» **Page excerpt**:
--- START ---
When you push code to GitHub without a license file, nobody can legally use it. That sounds extreme, but it is exactly how copyright law works. By default, the author holds all rights. No license means no permission — anyone who forks your repository, uses it in their project, or builds on top of it is technically violating copyright law, even if that was never your intention and even if the repository is completely public.
A LICENSE file fixes that problem. It is a plain text file you add to the root of your repository that tells every visitor exactly what they can and cannot do with your code. It takes about 30 seconds to add, and it removes all legal ambiguity around your project so contributors and users can work with confidence.
Without a license, open source projects lose contributors. Developers and companies that want to use or contribute to your project will skip it entirely because their legal team will not allow them to touch unlicensed code. Adding a license is one of the most important steps in making a project genuinely open source.
How to Generate a License File Using This Tool
This license generator creates a ready-to-use LICENSE file in seconds. Follow these steps to generate the correct license for your project:
- Paste your GitHub repository URL (optional)
--- END ---
» **Data provided**:
--- START ---
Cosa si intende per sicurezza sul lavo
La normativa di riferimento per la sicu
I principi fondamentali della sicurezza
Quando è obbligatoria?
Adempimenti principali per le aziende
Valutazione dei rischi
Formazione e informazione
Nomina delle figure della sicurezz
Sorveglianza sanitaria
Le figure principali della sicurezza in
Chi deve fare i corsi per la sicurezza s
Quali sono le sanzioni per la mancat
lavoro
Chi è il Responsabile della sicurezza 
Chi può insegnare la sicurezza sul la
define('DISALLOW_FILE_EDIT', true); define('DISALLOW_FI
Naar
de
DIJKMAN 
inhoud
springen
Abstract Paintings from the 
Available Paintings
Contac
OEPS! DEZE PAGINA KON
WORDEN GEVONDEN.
--- END ---
» **Parts of the exercise**:
- A) According to the page excerpt, about how long does it take to add a LICENSE file?
- B) Set down the portion of the page excerpt between "When you push" and "work with confidence.", inclusive, word for word.

» **Solution set**:
- A) About 30 seconds.

- B)
When you push code to GitHub without a license file, nobody can legally use it. That sounds extreme, but it is exactly how copyright law works. By default, the author holds all rights. No license means no permission — anyone who forks your repository, uses it in their project, or builds on top of it is technically violating copyright law, even if that was never your intention and even if the repository is completely public.
A LICENSE file fixes that problem. It is a plain text file you add to the root of your repository that tells every visitor exactly what they can and cannot do with your code. It takes about 30 seconds to add, and it removes all legal ambiguity around your project so contributors and users can work with confidence.